Nesse contexto, a série “Coisa mais linda” disponível na plataforma de streaming Netflix, retrata o Brasil no final dos anos 50 quando era inadmissível que mulheres fossem donas de si e do próprio negócio, além de narrar o relacionamento abusivo vivido por uma das personagens principais.
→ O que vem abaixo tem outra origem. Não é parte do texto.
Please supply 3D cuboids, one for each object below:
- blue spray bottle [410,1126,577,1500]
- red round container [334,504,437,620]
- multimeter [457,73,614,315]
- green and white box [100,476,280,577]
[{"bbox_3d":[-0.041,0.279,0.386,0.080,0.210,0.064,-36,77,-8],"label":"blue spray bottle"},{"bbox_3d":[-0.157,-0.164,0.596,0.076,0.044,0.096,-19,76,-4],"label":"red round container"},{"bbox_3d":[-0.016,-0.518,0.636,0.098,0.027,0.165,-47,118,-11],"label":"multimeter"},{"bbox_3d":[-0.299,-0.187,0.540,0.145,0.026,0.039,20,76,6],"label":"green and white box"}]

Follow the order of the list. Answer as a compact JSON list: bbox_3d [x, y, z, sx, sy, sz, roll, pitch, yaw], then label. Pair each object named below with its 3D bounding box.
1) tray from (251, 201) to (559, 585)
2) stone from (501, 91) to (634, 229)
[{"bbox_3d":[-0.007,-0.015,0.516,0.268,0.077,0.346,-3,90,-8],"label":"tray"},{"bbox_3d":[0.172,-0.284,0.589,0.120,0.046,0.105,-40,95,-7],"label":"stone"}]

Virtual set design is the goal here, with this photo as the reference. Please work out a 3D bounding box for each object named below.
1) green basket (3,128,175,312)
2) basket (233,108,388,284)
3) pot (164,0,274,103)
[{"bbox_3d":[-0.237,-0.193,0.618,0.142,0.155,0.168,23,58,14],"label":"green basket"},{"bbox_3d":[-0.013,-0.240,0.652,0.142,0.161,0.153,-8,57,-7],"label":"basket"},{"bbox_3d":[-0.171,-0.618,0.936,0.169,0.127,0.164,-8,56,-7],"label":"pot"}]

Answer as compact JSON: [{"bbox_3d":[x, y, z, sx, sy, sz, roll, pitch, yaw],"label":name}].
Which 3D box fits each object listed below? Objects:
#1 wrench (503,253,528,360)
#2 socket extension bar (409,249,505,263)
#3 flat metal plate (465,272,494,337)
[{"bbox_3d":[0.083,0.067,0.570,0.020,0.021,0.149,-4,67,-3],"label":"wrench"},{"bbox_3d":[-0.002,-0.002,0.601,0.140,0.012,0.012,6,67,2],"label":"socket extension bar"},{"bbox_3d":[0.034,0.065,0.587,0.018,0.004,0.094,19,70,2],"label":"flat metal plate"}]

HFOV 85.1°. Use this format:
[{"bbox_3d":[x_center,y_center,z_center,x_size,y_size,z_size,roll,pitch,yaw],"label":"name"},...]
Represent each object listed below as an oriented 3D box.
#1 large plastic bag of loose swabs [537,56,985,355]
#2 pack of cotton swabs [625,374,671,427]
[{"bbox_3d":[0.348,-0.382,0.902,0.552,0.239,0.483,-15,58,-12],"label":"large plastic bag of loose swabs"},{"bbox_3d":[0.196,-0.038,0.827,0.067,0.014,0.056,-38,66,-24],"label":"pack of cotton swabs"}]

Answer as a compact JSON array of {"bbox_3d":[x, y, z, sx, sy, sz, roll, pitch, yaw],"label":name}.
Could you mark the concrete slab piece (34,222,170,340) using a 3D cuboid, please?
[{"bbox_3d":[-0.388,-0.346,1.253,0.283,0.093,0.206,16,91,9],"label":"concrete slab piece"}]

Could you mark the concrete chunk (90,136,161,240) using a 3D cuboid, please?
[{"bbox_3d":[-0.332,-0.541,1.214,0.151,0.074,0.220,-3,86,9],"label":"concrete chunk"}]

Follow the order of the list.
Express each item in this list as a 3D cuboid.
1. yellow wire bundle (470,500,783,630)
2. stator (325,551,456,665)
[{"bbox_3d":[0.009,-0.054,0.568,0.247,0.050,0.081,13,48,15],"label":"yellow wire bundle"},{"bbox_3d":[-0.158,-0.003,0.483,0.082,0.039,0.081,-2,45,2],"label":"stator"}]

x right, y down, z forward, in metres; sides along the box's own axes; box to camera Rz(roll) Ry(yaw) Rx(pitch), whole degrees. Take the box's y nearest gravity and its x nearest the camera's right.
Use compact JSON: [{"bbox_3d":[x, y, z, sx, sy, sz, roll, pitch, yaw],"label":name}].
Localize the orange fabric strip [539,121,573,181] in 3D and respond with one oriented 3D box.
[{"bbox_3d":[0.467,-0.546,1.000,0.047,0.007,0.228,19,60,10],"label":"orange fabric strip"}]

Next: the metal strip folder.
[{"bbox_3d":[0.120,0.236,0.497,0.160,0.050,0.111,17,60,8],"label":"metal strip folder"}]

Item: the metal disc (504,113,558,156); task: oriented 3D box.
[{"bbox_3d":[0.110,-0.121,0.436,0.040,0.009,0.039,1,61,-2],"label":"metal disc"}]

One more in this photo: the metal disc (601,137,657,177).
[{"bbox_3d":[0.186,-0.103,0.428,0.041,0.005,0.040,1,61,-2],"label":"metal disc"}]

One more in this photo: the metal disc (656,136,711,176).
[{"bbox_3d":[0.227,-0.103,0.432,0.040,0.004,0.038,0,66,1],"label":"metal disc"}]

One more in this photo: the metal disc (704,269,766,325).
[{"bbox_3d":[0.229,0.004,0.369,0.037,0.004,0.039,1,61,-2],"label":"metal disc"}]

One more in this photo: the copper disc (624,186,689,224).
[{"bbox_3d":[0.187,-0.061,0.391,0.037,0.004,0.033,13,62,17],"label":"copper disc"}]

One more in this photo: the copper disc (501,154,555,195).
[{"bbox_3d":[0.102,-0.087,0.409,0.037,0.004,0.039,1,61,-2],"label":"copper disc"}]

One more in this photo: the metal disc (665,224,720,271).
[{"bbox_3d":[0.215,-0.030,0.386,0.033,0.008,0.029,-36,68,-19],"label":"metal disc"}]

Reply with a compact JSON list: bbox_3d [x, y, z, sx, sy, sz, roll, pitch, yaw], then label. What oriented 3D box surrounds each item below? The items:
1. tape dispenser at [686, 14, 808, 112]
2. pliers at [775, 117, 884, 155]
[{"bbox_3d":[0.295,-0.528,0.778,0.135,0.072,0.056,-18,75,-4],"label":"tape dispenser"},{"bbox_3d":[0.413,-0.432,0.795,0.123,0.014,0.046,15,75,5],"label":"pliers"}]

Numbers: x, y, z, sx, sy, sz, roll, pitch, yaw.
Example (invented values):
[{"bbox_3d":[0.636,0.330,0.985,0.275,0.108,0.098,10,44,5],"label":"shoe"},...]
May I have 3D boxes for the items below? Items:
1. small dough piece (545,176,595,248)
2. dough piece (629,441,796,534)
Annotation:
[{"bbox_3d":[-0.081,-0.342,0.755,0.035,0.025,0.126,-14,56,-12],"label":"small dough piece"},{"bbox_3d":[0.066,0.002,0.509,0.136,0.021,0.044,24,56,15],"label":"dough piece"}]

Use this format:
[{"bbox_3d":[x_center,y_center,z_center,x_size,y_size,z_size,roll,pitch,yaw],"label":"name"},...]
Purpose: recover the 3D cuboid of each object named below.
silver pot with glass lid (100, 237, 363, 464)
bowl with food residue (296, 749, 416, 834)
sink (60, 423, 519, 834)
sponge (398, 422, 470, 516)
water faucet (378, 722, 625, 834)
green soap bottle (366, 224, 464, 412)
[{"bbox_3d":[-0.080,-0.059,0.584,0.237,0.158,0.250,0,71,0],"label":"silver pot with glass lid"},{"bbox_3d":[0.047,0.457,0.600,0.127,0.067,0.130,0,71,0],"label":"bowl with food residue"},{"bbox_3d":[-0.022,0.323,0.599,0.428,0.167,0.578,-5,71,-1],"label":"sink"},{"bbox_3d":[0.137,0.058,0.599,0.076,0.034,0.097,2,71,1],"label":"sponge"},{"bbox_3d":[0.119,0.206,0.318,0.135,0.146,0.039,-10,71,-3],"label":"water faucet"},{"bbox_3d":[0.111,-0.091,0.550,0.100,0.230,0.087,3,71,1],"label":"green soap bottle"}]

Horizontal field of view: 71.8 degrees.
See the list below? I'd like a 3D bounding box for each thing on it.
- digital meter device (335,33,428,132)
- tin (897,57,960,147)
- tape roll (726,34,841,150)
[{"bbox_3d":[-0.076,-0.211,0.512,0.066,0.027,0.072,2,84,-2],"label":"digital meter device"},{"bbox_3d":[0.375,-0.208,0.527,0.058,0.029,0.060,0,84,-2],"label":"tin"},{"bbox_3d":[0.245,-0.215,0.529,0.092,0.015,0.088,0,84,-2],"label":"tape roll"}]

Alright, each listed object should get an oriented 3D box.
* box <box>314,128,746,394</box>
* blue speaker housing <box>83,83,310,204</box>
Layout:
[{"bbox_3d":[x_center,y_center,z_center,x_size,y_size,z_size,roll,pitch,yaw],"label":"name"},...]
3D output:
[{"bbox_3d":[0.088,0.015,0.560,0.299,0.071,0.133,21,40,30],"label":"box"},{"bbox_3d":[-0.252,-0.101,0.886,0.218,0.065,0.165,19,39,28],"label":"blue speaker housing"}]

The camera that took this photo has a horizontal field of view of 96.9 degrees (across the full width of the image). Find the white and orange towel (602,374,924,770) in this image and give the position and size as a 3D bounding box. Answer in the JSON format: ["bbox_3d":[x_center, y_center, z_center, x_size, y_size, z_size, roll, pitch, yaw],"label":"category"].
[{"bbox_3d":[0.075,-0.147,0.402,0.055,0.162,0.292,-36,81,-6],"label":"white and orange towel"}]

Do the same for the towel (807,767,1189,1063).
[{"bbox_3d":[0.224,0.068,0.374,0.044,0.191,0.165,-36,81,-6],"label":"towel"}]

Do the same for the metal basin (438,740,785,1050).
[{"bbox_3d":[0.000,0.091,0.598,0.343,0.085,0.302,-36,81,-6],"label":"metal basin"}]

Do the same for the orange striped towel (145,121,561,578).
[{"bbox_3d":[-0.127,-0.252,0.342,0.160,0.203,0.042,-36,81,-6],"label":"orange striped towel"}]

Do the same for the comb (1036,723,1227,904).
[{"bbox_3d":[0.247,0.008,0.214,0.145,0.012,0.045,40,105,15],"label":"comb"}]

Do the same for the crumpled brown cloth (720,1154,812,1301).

Desse modo, é evidente que o território nacional apresenta um núcleo social extretamamente machista, oriundo de um passado histórico colonial que oprimia as mulheres negando direitos básicos como o acesso à política, à liberdade de expressão e a indepedência.
Além disso, o isolamento social aumentou os índices de violência contra a mulher devido ao convívio diário intenso, consequentemente vivendo em um ambiente de ameça e agressividade. Embora na atualidade exista a Lei Maria da Penha e várias conquistas aos direitos femininos, consequentes de reivindiações e empoderamentos, muitas mulheres ainda são invisibilizadas sofrendo agressões físicas, verbais e psicológicas por seus parceiros, desacreditadas pela vulnerabilidade das medidas protetivas. Como afirma Hannah Arendt em sua obra “Eichmann em Jerusálem”, um mal ignorado tende a intensificar-se, logo, vale ressaltar que é preciso urgentemente quebrar esse paradigma.
Portanto, a fim de combater a violência doméstica, é necessário que o Ministério da Mulher, da família e dos Direitos Humanos - órgão responsável por questões referentes às mulheres - por meio de políticas públicas, crie medidas efetivas que garantam a segurança e saúde dessa parcela social. Ademais, é essencial a divulgação nas mídias sociais das formas de denunciar esse ato, garantindo a complementação da Lei Maria da Penha e o progresso do país.